> **Texto para analizar**:
□ □ □ □ □ □ □

Fue llevado a una veterinaria prácticamente en secreto por Kathia. Luego de la cirugía, lo tuvo una noche en la veterinaria. Al día siguiente lo regresó a la calle Santa Lucía. Como debía guardar reposo un día más, tenía que meterlo en alguna de las casas, de donde no se pudiera escapar, para que esté tranquilo. Primero tocó el timbre de la señora Beatriz, quien no estaba; después tocó donde los gringos, la casa 25, quienes aceptaron tenerlo esa noche. Inquilino se escapó y salió a su calle a pasear una vez más, para no perder su costumbre.

—No es tu perro, ni siquiera preguntaste a todos los vecinos. Debías pedir permiso— le dice un vecino furioso a Kathia—. Dejalo en paz.

—Pero castrado vive más y mejor—intenta explicar Kathia—. Se hace menos agresivo y evita que preñe a otras perras.

—Igual, no es tu perro. Debiste preguntar a todos los vecinos. No te quiero ver más por acá. No es tu calle, no vengás.

□ □ □ □ □ □ □

> **Aplica lo leído**:
1. Según el texto sobre Inquilino, ¿por qué Kathia tenía que meter al perro en alguna de las casas al regresarlo a la calle Santa Lucía? Contesta en una a tres oraciones.
2. En el texto sobre Inquilino, ¿qué casa aceptó tener al perro esa noche?
3. Di si cada frase coincide con el texto sobre Inquilino. Responde sí o no y copia las palabras del texto que lo deciden.
(a) La señora Beatriz aceptó tener al perro esa noche.
(b) Después de la cirugía, el perro pasó una noche en la veterinaria.
(c) El vecino furioso le reclama a Kathia que debía pedir permiso.

□ □ □ □ □ □ □

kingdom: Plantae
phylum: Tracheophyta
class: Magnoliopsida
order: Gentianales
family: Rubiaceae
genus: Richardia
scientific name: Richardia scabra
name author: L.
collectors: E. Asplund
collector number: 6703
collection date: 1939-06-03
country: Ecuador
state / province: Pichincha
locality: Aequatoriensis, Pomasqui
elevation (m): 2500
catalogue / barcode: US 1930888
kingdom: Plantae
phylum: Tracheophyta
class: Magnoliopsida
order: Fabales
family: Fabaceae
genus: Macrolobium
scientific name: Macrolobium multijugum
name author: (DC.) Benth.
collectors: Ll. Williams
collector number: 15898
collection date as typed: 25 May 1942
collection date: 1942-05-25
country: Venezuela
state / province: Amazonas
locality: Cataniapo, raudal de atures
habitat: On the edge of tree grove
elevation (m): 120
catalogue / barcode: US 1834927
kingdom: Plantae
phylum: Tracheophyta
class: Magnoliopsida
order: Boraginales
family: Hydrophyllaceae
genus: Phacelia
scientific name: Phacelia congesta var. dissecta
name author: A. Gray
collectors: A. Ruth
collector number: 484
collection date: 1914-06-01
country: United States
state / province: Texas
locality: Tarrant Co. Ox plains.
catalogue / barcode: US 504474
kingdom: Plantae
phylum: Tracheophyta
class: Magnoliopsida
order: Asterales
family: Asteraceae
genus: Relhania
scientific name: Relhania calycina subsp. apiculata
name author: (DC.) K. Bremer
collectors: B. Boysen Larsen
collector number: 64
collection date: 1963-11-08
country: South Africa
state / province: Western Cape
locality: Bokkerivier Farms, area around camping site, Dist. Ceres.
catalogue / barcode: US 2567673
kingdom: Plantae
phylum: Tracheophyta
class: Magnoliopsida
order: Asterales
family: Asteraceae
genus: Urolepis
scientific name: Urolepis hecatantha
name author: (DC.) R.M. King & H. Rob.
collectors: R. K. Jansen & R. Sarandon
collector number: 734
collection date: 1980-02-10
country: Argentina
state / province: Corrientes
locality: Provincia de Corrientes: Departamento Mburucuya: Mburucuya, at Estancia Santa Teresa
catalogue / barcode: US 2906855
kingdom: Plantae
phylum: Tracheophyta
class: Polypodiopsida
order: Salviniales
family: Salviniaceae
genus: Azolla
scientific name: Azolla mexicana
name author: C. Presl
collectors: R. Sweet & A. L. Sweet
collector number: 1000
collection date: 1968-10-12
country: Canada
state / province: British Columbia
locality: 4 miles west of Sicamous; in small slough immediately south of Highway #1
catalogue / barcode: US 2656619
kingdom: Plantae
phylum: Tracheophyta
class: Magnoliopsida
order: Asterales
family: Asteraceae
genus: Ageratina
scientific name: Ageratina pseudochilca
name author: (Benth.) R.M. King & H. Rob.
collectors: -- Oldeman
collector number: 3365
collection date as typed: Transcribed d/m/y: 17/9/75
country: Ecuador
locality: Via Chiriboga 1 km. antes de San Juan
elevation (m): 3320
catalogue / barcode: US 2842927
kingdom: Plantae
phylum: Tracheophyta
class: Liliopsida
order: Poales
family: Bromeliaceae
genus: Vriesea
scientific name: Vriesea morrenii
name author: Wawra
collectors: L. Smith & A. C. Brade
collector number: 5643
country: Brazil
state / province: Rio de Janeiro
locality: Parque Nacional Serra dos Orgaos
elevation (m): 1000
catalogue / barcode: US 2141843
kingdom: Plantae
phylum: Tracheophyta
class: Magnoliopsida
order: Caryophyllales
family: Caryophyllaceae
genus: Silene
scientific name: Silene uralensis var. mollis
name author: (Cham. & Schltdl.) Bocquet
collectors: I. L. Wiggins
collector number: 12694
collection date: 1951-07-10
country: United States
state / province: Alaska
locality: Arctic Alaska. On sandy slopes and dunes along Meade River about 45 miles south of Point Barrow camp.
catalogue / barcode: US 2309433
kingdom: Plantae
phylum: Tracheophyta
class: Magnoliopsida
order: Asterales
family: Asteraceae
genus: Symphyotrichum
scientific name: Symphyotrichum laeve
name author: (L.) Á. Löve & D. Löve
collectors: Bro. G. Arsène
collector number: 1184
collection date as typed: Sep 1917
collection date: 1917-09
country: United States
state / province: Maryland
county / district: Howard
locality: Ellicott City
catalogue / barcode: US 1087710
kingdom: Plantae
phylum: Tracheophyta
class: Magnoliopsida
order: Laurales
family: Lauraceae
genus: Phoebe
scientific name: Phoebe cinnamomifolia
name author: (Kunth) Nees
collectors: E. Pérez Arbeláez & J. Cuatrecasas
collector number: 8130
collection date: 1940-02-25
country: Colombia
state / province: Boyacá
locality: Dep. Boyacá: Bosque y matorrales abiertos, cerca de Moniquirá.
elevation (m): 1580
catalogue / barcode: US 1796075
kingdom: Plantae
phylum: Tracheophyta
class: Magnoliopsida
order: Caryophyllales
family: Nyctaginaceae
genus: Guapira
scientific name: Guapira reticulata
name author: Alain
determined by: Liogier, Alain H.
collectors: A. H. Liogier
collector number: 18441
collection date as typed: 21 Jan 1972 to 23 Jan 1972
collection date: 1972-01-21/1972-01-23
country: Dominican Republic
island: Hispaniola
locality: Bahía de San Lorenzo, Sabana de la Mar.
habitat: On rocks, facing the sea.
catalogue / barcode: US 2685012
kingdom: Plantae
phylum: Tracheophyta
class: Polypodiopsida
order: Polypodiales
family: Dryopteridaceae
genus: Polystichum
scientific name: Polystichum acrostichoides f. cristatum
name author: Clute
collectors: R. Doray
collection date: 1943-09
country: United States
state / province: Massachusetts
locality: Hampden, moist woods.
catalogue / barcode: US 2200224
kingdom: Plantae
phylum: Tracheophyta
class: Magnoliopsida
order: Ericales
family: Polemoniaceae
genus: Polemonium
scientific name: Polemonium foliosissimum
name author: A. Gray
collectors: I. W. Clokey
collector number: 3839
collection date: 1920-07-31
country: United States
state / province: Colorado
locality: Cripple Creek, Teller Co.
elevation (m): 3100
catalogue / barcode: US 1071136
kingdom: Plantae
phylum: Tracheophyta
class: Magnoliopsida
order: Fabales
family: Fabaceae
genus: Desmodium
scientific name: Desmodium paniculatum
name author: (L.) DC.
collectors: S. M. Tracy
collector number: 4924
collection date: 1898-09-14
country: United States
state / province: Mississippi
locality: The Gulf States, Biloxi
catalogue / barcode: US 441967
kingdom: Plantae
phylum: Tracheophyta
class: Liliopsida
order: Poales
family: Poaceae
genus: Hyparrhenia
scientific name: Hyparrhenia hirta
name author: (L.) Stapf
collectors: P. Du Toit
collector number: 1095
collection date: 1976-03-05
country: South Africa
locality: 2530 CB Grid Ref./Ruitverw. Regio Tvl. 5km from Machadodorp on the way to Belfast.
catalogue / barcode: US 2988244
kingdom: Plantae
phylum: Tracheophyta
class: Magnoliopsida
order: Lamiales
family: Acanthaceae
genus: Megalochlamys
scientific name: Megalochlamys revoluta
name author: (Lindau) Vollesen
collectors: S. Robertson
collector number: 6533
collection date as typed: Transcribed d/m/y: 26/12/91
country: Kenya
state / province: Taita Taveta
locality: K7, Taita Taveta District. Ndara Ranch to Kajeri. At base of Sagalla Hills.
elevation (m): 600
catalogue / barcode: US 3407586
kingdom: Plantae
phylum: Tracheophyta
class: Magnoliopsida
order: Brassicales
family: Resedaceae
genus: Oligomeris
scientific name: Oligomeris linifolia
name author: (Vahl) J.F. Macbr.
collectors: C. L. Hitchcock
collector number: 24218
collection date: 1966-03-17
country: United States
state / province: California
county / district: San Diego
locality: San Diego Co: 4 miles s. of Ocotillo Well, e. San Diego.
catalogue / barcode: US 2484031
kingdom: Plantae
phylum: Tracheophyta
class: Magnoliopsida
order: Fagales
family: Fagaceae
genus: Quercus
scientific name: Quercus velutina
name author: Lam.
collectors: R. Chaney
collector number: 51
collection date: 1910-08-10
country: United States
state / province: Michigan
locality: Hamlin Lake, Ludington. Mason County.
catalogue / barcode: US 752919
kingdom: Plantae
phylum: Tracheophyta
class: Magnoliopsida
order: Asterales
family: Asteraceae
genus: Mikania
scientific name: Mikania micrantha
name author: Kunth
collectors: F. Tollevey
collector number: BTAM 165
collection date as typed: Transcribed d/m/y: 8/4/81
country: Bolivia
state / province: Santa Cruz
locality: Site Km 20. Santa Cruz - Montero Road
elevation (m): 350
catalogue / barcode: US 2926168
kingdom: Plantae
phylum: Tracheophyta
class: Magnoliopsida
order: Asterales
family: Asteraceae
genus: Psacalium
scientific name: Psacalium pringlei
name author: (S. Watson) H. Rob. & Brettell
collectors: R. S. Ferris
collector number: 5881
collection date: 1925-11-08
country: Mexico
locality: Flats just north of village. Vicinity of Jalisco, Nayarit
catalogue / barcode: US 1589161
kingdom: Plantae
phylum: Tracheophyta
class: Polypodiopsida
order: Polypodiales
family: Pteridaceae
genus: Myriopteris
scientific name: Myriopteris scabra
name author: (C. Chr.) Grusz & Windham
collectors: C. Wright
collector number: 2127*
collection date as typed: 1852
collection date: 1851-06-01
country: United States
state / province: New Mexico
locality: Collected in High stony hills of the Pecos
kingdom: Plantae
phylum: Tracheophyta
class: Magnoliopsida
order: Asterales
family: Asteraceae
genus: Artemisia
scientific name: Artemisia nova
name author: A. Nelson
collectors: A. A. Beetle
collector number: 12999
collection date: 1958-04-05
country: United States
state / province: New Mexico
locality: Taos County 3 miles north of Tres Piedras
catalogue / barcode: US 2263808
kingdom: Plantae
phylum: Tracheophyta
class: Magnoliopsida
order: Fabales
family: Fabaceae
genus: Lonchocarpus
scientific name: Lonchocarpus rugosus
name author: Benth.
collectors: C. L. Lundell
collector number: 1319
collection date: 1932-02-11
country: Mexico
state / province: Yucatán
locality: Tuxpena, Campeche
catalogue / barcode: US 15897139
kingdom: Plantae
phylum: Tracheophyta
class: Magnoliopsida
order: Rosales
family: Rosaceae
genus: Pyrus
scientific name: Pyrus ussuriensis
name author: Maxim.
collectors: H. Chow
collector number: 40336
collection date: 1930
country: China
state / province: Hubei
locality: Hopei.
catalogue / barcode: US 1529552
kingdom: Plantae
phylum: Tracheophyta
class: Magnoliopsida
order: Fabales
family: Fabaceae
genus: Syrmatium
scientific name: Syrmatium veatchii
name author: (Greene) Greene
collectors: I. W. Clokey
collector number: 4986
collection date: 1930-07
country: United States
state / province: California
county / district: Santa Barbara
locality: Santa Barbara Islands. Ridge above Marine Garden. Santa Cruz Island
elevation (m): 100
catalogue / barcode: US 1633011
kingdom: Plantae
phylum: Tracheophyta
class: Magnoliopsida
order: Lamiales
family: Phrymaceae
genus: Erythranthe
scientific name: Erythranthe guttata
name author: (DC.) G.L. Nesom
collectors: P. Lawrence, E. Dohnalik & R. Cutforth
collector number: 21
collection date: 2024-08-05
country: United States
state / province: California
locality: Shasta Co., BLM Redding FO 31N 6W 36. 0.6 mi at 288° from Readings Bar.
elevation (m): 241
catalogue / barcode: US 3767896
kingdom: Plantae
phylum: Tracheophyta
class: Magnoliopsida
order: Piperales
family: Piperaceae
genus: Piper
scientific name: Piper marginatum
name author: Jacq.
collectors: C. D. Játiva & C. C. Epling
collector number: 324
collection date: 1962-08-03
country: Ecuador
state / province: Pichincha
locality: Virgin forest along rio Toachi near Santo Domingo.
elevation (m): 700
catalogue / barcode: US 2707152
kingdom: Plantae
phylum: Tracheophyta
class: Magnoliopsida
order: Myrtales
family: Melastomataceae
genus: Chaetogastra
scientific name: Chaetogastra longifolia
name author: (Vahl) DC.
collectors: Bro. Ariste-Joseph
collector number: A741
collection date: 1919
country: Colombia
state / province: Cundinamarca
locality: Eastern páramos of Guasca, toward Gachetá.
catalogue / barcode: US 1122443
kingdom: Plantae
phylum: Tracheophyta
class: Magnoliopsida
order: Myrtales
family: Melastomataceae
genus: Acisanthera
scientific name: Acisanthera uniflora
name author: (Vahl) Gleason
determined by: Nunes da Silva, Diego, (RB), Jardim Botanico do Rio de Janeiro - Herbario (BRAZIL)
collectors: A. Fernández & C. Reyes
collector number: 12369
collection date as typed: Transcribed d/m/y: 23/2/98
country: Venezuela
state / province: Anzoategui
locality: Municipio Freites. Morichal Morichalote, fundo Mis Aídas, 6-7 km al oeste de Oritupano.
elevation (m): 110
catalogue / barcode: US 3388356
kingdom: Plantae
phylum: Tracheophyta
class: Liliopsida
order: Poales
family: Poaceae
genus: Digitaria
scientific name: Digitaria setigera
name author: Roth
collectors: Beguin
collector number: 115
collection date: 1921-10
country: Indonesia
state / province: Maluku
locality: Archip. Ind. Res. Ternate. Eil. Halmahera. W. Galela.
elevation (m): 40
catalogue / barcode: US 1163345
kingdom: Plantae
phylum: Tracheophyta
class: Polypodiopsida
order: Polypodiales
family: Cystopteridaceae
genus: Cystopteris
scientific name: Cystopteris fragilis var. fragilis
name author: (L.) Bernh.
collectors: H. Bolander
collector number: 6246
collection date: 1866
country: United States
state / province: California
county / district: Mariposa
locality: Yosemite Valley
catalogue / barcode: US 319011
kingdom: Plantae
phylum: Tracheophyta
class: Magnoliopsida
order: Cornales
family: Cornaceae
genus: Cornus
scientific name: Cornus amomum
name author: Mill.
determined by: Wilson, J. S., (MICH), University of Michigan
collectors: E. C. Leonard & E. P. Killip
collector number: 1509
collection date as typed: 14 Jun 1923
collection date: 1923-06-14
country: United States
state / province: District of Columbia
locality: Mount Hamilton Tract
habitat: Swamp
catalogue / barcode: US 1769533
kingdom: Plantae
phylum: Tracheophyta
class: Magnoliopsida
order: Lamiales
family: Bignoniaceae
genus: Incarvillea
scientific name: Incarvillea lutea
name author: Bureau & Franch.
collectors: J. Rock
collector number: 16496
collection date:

□ □ □ □ □ □ □

> **Respuestas de actividades**:
1. Debía guardar reposo un día más. Por eso Kathia tenía que dejarlo en una casa de donde no se pudiera escapar, para que estuviera tranquilo.

2. La casa 25, la de los gringos.

3.
(a) No: "Primero tocó el timbre de la señora Beatriz, quien no estaba"
(b) Sí: "Luego de la cirugía, lo tuvo una noche en la veterinaria."
(c) Sí: "Debías pedir permiso"